[Records for this exercise Boundary: Start]
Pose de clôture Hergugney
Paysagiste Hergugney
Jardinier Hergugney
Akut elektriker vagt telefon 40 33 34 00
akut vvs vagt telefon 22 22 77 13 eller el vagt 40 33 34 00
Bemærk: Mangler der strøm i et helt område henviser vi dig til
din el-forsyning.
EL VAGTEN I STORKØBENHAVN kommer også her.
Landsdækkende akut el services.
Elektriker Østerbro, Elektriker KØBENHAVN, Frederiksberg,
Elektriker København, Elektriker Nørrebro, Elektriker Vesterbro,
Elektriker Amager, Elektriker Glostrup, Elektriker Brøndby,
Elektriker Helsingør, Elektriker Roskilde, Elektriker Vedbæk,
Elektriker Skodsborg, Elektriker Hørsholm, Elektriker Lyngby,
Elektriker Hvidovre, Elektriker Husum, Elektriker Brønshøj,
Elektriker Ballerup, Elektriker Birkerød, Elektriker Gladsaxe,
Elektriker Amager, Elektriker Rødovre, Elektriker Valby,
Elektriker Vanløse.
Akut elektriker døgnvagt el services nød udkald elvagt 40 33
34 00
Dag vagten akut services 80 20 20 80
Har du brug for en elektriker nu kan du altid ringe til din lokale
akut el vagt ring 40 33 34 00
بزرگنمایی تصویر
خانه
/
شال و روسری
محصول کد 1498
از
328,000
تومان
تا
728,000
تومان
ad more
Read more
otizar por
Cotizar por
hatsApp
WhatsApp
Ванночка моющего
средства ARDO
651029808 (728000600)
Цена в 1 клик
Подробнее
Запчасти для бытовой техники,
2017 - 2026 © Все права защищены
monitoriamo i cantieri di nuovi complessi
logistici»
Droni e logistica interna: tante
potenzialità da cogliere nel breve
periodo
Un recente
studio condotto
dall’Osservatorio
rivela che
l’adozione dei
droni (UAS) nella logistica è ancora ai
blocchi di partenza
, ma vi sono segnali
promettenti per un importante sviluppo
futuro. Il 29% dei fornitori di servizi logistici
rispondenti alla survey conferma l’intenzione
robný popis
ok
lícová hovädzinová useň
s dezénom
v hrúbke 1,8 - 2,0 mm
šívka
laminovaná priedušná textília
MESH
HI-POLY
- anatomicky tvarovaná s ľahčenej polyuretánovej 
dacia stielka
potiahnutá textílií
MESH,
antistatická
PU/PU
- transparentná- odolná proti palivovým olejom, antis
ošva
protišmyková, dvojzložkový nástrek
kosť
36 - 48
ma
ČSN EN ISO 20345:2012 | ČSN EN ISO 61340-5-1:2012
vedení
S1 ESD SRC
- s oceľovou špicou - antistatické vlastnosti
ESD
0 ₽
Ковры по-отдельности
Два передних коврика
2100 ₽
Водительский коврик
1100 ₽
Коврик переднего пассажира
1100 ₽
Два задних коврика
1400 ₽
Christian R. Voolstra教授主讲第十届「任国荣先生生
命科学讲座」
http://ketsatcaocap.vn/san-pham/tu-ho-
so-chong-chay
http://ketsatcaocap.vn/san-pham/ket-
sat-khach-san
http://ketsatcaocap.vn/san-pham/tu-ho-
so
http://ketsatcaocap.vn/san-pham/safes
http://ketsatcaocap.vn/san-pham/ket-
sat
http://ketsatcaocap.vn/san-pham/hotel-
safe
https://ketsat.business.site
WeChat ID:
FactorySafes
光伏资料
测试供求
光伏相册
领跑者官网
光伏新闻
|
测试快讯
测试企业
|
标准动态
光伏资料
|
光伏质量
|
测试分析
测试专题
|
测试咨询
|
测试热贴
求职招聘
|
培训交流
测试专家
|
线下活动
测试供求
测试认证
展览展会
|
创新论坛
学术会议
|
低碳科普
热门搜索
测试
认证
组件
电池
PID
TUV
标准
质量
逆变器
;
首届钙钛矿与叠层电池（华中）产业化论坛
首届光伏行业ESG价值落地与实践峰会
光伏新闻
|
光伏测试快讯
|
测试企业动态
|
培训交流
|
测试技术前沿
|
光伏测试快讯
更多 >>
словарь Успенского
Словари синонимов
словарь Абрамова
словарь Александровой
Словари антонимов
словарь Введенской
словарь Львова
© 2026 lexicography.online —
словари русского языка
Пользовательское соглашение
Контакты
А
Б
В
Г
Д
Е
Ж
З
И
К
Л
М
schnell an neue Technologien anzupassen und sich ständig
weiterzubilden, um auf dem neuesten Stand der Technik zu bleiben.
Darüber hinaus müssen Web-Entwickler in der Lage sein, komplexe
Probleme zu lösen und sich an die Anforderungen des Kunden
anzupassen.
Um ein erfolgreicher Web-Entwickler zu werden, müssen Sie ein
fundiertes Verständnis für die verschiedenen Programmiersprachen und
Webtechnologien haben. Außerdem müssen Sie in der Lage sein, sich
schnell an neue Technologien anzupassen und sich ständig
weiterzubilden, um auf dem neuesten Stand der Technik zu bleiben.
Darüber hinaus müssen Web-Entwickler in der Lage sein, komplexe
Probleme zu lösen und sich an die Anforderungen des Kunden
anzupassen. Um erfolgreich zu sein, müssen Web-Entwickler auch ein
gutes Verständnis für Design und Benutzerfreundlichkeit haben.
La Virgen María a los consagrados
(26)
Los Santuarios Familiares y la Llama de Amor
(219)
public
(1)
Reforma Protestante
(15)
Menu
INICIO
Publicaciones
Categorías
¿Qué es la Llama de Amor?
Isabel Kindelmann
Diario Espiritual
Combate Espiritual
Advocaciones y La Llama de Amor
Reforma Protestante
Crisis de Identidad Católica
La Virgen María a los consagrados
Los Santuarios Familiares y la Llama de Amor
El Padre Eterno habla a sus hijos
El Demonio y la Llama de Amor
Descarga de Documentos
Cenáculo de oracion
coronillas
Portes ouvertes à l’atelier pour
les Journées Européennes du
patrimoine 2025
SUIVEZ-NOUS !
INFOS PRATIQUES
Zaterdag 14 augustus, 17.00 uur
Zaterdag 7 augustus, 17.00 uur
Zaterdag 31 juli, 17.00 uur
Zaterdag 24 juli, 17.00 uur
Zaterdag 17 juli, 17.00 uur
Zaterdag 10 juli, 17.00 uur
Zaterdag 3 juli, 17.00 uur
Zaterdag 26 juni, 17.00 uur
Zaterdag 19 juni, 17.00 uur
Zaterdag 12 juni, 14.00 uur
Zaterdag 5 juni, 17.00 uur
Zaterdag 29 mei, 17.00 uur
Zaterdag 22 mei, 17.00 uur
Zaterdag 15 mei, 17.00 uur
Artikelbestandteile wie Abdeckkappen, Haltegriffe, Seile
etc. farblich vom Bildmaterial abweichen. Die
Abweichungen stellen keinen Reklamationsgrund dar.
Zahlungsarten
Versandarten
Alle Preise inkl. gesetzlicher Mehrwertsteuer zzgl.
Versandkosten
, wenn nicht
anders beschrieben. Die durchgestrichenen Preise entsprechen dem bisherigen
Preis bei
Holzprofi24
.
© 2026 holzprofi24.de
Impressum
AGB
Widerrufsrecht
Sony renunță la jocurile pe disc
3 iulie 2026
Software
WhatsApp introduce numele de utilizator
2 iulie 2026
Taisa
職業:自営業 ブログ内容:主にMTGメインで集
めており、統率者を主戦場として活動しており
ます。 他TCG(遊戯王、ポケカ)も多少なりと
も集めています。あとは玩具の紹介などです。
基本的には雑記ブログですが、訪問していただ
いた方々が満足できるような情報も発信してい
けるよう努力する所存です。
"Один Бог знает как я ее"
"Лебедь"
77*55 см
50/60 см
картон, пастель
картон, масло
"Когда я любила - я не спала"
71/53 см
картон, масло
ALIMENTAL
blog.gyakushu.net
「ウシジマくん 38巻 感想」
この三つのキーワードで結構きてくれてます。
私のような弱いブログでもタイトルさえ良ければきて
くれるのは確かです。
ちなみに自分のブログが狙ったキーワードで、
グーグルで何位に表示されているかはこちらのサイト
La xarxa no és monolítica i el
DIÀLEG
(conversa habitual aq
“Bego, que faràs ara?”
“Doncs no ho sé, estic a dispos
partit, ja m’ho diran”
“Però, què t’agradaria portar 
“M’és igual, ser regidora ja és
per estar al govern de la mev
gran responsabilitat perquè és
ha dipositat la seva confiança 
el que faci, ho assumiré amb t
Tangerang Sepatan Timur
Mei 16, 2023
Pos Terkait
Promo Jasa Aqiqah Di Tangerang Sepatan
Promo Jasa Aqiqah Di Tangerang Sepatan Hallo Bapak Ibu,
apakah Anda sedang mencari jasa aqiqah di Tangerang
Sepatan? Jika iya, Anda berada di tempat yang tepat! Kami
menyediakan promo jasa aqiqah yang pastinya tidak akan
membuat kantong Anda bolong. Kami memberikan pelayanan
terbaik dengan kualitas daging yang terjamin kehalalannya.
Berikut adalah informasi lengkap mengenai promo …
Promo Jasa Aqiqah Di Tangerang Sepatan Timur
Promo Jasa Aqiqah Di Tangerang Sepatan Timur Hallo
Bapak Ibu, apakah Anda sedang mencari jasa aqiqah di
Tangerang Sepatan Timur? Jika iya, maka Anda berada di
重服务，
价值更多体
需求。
[Records for this exercise Boundary: End]
→ **Work to be completed**
Reproduce the rows from the first line through the line containing "din el-forsyning.", including both of those lines.

→ **Written answer**
Pose de clôture Hergugney
Paysagiste Hergugney
Jardinier Hergugney
Akut elektriker vagt telefon 40 33 34 00
akut vvs vagt telefon 22 22 77 13 eller el vagt 40 33 34 00
Bemærk: Mangler der strøm i et helt område henviser vi dig til
din el-forsyning.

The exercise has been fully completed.